I’ve discussed the whys and wherefores of this issue at length in the past, for example here (http://), so don’t intend to repeat myself. However, there are three specific points that spring to mind.

It would be ironic if this ended up being implemented by a Conservative government, when the Tories have long been seen as the natural champions of the motorist, the licensed trade and the countryside. Many long-standing Tory voters will be distinctly unhappy about it, and I can imagine Cameron touring his constituency in rural Oxfordshire being asked by angry landlords why he wants to put them out of business. If it does happen, it will produce an abiding legacy of bitterness in rural areas. I’m convinced that the smoking ban has had a greater effect on eroding working-class support for the Labour Party than is usually acknowledged.
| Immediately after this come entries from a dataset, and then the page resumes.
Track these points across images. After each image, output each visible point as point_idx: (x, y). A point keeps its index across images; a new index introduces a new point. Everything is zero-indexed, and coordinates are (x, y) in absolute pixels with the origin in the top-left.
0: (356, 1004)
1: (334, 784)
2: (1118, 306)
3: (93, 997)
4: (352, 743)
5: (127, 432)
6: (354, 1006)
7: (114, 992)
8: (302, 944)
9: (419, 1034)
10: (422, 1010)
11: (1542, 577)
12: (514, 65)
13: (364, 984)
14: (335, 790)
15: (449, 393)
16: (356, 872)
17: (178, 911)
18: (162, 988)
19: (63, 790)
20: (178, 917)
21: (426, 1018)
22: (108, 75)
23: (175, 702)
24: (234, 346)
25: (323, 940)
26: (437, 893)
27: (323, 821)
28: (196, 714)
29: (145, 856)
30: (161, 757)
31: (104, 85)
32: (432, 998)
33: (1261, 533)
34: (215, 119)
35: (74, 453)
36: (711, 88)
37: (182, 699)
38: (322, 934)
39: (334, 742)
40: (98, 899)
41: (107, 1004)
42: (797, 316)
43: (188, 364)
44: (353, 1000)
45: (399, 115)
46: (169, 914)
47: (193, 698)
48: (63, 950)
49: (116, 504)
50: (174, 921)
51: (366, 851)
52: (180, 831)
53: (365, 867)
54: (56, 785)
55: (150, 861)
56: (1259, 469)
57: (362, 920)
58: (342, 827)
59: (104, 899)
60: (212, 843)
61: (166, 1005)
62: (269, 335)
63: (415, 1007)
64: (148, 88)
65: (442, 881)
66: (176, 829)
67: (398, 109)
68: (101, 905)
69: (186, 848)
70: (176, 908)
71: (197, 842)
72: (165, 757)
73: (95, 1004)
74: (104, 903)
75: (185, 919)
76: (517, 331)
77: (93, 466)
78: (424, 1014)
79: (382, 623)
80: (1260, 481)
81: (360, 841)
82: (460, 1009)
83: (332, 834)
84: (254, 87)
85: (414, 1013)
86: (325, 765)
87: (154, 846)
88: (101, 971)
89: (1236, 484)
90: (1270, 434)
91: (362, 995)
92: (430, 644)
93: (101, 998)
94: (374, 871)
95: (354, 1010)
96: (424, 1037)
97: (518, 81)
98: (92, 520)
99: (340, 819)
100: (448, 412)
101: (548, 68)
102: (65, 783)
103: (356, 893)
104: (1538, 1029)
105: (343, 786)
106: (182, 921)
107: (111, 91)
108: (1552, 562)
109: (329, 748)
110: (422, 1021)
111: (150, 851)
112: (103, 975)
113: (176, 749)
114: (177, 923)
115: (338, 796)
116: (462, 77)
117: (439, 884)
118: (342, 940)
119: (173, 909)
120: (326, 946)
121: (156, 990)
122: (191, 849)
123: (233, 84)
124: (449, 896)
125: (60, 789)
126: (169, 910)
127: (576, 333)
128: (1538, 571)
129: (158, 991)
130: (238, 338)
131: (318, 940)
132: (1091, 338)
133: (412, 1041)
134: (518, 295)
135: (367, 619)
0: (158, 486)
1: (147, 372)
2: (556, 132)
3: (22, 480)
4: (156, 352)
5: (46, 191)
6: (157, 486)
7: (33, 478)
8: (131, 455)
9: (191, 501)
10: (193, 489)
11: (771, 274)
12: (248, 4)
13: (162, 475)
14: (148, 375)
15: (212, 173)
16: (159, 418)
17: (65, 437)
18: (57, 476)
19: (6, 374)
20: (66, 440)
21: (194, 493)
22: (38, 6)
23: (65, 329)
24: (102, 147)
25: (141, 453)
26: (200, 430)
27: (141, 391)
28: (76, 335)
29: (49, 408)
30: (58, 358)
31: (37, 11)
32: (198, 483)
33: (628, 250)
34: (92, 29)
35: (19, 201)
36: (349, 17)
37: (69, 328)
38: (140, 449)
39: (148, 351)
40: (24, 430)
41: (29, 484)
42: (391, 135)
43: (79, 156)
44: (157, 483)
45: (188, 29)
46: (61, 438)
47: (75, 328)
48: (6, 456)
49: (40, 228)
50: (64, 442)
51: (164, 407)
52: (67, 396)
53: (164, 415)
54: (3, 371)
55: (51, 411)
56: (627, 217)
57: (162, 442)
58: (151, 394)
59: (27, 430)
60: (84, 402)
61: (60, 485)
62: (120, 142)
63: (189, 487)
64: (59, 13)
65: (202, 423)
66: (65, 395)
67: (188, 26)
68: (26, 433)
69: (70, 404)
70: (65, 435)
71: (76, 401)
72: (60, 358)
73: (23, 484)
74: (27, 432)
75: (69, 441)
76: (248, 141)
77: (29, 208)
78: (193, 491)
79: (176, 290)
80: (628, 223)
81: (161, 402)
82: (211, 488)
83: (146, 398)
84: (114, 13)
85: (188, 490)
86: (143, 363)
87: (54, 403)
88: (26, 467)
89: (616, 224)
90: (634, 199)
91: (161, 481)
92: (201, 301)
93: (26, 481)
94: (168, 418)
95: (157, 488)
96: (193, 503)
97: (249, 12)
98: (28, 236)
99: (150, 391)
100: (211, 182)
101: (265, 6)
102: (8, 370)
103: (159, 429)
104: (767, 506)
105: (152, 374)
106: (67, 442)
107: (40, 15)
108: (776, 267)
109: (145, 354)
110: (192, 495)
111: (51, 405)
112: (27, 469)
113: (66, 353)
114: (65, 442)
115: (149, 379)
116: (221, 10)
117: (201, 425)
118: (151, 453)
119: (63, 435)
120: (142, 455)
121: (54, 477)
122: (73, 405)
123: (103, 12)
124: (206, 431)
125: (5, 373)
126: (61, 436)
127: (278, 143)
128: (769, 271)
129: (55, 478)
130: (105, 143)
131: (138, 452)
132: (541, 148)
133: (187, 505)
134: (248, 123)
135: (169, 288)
Talk of cutting the headline limit ignores the issue of penalties. Most Continental countries that nominally have a 50mg limit do not impose driving bans until an offender is over 80mg, and sometimes even at a higher figure. In contrast, Scotland now has one of the strictest drink-drive regimes in Europe, as it imposes year-long bans at 50mg and, because of a quirk in the law, does not even allow the small margin of tolerance that applies in England and Wales. Surely a less serious offence should deserve a lower penalty.
This will inevitably focus more attention on the “morning after” issue, as the threshold for the amount you can drink in the evening and be under the limit the following morning will be correspondingly reduced. Given that, outside London, well over 50% of commuters drive themselves to work, this will potentially have an impact on pubs even in dense urban areas.
The government has also traditionally been very reluctant to explain the principle of “unit counting” which drinkers can use to give an approximation of when they will be able to legally drive after drinking. So, following the declaration of an official line that no quantity of alcohol can be considered safe in terms of health risk, might we see broad-brush, catch-all advice that, if you have drunk anything at all, you shouldn’t drive for a further 24 hours?